"In discussing the SourceBook, you must first discuss the Terminus but when discussing the Terminus it might be useful to understand what it is not. It is not Hell. It does not exist to punish the wicked. The universe does a good enough job of that task on its own.
It is not the land of conquest, a dark realm of power-mad despots who wage war on all who live. Oh, it’s true it has dimension-conquering megalomaniacs in abundance but so does every other corner of the Multiverse in my experience. Conquest and domination are not the Terminus’ purpose.
The Terminus is… an ending. A violent, brutal ending, entropy given swagger and teeth and sent out into creation like a pack of hounds to tear universes into pieces. It began as Edanth, the closest thing to perfection to ever exist wholly within time, but time corrupted it, and as its corruption grew, so did its desire to blight and ruin all things.
Unus once boasted that all things noble began in their realm. Unfortunately, the same perfection has become spoiled, and what the realm now most loves is the corruption of good. It is the darkness that hungers and will not be sated until all light throughout the multiverse has been extinguished, forever." - Rā’s al Ghūl to Dawnguard.

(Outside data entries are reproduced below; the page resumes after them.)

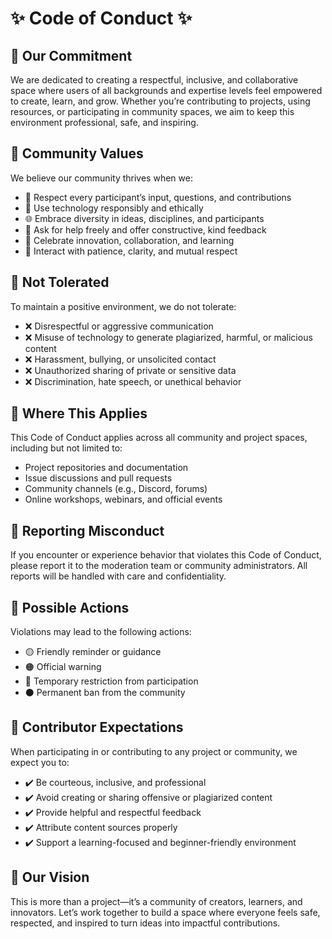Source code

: # ✨ Code of Conduct ✨

## 🌟 Our Commitment

We are dedicated to creating a respectful, inclusive, and collaborative space where users of all backgrounds and expertise levels feel empowered to create, learn, and grow. Whether you’re contributing to projects, using resources, or participating in community spaces, we aim to keep this environment professional, safe, and inspiring.

## 🤝 Community Values

We believe our community thrives when we:

- 📝 Respect every participant’s input, questions, and contributions  
- 🤖 Use technology responsibly and ethically  
- 🌐 Embrace diversity in ideas, disciplines, and participants  
- 💬 Ask for help freely and offer constructive, kind feedback  
- 🎉 Celebrate innovation, collaboration, and learning  
- 🤝 Interact with patience, clarity, and mutual respect  

## 🚫 Not Tolerated

To maintain a positive environment, we do not tolerate:

- ❌ Disrespectful or aggressive communication  
- ❌ Misuse of technology to generate plagiarized, harmful, or malicious content  
- ❌ Harassment, bullying, or unsolicited contact  
- ❌ Unauthorized sharing of private or sensitive data  
- ❌ Discrimination, hate speech, or unethical behavior  

## 🧭 Where This Applies

This Code of Conduct applies across all community and project spaces, including but not limited to:

- Project repositories and documentation  
- Issue discussions and pull requests  
- Community channels (e.g., Discord, forums)  
- Online workshops, webinars, and official events  

## 🛑 Reporting Misconduct

If you encounter or experience behavior that violates this Code of Conduct, please report it to the moderation team or community administrators. All reports will be handled with care and confidentiality.

## 🧩 Possible Actions

Violations may lead to the following actions:

- 🟡 Friendly reminder or guidance  
- 🟠 Official warning  
- 🔴 Temporary restriction from participation  
- ⚫ Permanent ban from the community  

## 🎯 Contributor Expectations

When participating in or contributing to any project or community, we expect you to:

- ✔️ Be courteous, inclusive, and professional  
- ✔️ Avoid creating or sharing offensive or plagiarized content  
- ✔️ Provide helpful and respectful feedback  
- ✔️ Attribute content sources properly  
- ✔️ Support a learning-focused and beginner-friendly environment  

## 🌟 Our Vision

This is more than a project—it’s a community of creators, learners, and innovators. Let’s work together to build a space where everyone feels safe, respected, and inspired to turn ideas into impactful contributions.

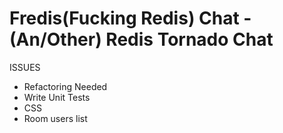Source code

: Fredis(Fucking Redis) Chat - (An/Other)  Redis Tornado Chat
=============

ISSUES
* Refactoring Needed
* Write Unit Tests
* CSS
* Room users list
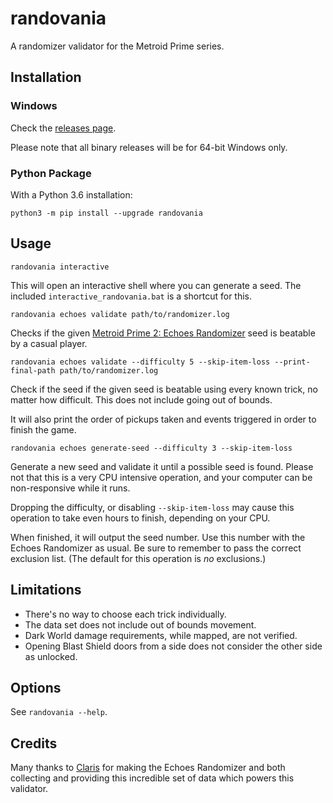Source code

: # randovania
A randomizer validator for the Metroid Prime series.

## Installation

### Windows

Check the [releases page](https://github.com/henriquegemignani/randovania/releases).

Please note that all binary releases will be for 64-bit Windows only.

### Python Package
With a Python 3.6 installation:

`python3 -m pip install --upgrade randovania`
 
## Usage

`randovania interactive`

This will open an interactive shell where you can generate a seed.
The included `interactive_randovania.bat` is a shortcut for this.

`randovania echoes validate path/to/randomizer.log`

Checks if the given [Metroid Prime 2: Echoes Randomizer](
https://m2k2.taigaforum.com/post/randomizer_release.html) seed is beatable
by a casual player.

`randovania echoes validate --difficulty 5 --skip-item-loss
--print-final-path path/to/randomizer.log`

Check if the seed if the given seed is beatable using every known trick,
no matter how difficult. This does not include going out of bounds.

It will also print the order of pickups taken and events triggered in
order to finish the game.

`randovania echoes generate-seed --difficulty 3 --skip-item-loss`

Generate a new seed and validate it until a possible seed is found. Please
not that this is a very CPU intensive operation, and your computer can be
non-responsive while it runs.

Dropping the difficulty, or disabling `--skip-item-loss` may cause this
operation to take even hours to finish, depending on your CPU.

When finished, it will output the seed number. Use this number with the
Echoes Randomizer as usual. Be sure to remember to pass the correct 
exclusion list. (The default for this operation is _no_ exclusions.)

## Limitations

* There's no way to choose each trick individually.
* The data set does not include out of bounds movement.
* Dark World damage requirements, while mapped, are not verified.
* Opening Blast Shield doors from a side does not consider the other side
as unlocked.

## Options

See `randovania --help`.


## Credits

Many thanks to [Claris](https://www.twitch.tv/claris) for
making the Echoes Randomizer and both collecting and providing this
incredible set of data which powers this validator.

Once this universe was called Edanth, and for a moment, at the beginning of Creation, it was perfect. It was as perfect as the abstract quality of perfection, the platonic ideal of “perfect” embodied in the physical. Every visual detail was beauty, every sound harmonious, every scent pleasing. However, time is by definition change, and if you change perfection, as time must do, it must cease being perfect. When time began in Edanth, the first measurable fraction of a second brought agony to the universe. Unus, the First One, who was the sole being to exist at the moment of Creation, the only one to ever perceive Edanth in its unblemished glory, wept. From his tears were born the Alphians. Unus shaped them into his likeness and named them his brothers and sisters, and was joyous. Perfection had fallen, but love and laughter had taken its place, and who dares to say that fellowship and brotherhood is so much less than a still, silent moment of perfection? Edanth had fallen from perfection, but echoes of the perfect remained, as they do still in all worlds. The Alphians raced and wrestled and played and labored in the near-perfect world beneath the nascent stars. They created songs, which universes have forgotten, that could enlighten beasts. They inscribed poems, for they could not contain their hearts, but loosed them with their tongues in beautiful words. The Alphians were beautiful beyond measure, mighty beyond the dreams of the stumbling gods of later epochs, and they made the wisest spirits of later days look like fools by comparison. They could see everything in creation as universes formed around them but the Alphians found themselves no longer able to confine their love for one another; they wanted to share it with all Creation. Perhaps they should have contained their enthusiasm and allowed existence to unfold and mature on its own. But they wanted to love all of creation, and love makes fools of even the wisest of us.